*** Listed records ***

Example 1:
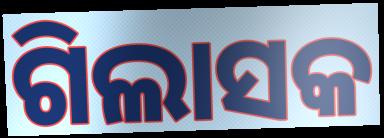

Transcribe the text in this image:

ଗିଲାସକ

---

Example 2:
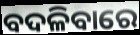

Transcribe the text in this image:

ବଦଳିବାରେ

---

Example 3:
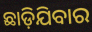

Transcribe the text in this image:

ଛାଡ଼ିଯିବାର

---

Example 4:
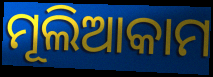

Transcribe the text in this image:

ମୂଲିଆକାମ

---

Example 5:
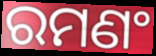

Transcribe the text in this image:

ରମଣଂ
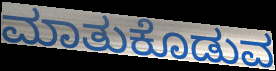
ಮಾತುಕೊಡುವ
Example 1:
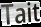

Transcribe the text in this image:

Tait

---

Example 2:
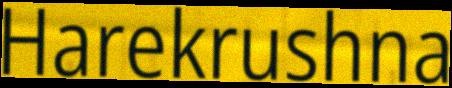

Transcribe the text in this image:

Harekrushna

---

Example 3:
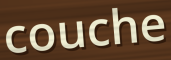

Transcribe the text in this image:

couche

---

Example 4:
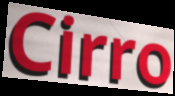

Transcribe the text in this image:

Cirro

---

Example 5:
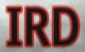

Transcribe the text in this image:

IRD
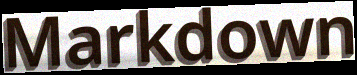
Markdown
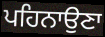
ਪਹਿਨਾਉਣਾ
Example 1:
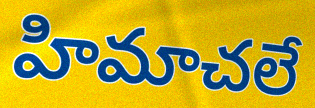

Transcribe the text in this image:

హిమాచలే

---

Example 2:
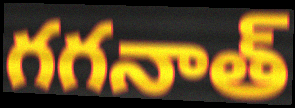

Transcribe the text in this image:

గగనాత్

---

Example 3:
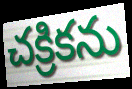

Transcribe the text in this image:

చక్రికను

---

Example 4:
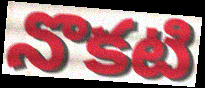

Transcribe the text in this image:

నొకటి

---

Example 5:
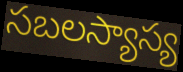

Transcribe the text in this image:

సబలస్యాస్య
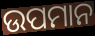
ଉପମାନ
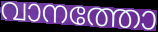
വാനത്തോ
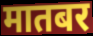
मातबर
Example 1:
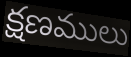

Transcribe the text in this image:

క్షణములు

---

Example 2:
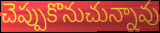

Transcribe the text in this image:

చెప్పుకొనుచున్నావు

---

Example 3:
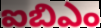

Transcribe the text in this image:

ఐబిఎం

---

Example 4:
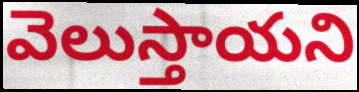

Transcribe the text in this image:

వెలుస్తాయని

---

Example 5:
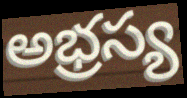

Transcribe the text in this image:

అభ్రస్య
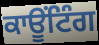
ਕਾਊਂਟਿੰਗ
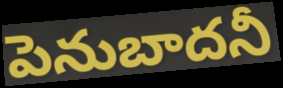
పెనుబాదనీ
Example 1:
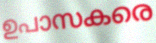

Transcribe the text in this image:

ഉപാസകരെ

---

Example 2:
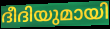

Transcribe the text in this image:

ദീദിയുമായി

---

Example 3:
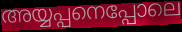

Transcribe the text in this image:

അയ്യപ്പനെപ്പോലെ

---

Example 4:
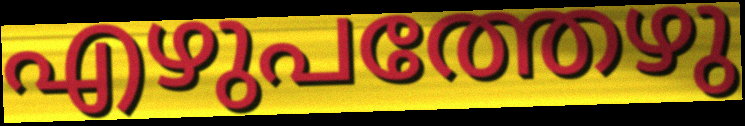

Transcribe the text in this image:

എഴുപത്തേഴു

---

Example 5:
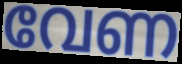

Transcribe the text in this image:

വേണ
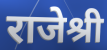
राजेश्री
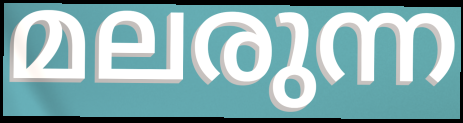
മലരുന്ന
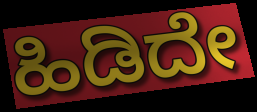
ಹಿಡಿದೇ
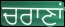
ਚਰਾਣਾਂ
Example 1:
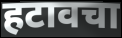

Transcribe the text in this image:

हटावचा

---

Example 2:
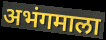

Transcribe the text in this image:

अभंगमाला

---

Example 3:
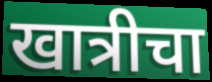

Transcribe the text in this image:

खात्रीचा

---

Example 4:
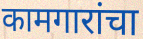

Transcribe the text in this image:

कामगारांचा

*** End of Listed records ***

Exercise objective » Each entry above should come back word for word, and no picture should come with it.

Result of the exercise »
Example 1:

Transcribe the text in this image:

ଗିଲାସକ

---

Example 2:

Transcribe the text in this image:

ବଦଳିବାରେ

---

Example 3:

Transcribe the text in this image:

ଛାଡ଼ିଯିବାର

---

Example 4:

Transcribe the text in this image:

ମୂଲିଆକାମ

---

Example 5:

Transcribe the text in this image:

ରମଣଂ
ಮಾತುಕೊಡುವ
Example 1:

Transcribe the text in this image:

Tait

---

Example 2:

Transcribe the text in this image:

Harekrushna

---

Example 3:

Transcribe the text in this image:

couche

---

Example 4:

Transcribe the text in this image:

Cirro

---

Example 5:

Transcribe the text in this image:

IRD
Markdown
ਪਹਿਨਾਉਣਾ
Example 1:

Transcribe the text in this image:

హిమాచలే

---

Example 2:

Transcribe the text in this image:

గగనాత్

---

Example 3:

Transcribe the text in this image:

చక్రికను

---

Example 4:

Transcribe the text in this image:

నొకటి

---

Example 5:

Transcribe the text in this image:

సబలస్యాస్య
ଉପମାନ
വാനത്തോ
मातबर
Example 1:

Transcribe the text in this image:

క్షణములు

---

Example 2:

Transcribe the text in this image:

చెప్పుకొనుచున్నావు

---

Example 3:

Transcribe the text in this image:

ఐబిఎం

---

Example 4:

Transcribe the text in this image:

వెలుస్తాయని

---

Example 5:

Transcribe the text in this image:

అభ్రస్య
ਕਾਊਂਟਿੰਗ
పెనుబాదనీ
Example 1:

Transcribe the text in this image:

ഉപാസകരെ

---

Example 2:

Transcribe the text in this image:

ദീദിയുമായി

---

Example 3:

Transcribe the text in this image:

അയ്യപ്പനെപ്പോലെ

---

Example 4:

Transcribe the text in this image:

എഴുപത്തേഴു

---

Example 5:

Transcribe the text in this image:

വേണ
राजेश्री
മലരുന്ന
ಹಿಡಿದೇ
ਚਰਾਣਾਂ
Example 1:

Transcribe the text in this image:

हटावचा

---

Example 2:

Transcribe the text in this image:

अभंगमाला

---

Example 3:

Transcribe the text in this image:

खात्रीचा

---

Example 4:

Transcribe the text in this image:

कामगारांचा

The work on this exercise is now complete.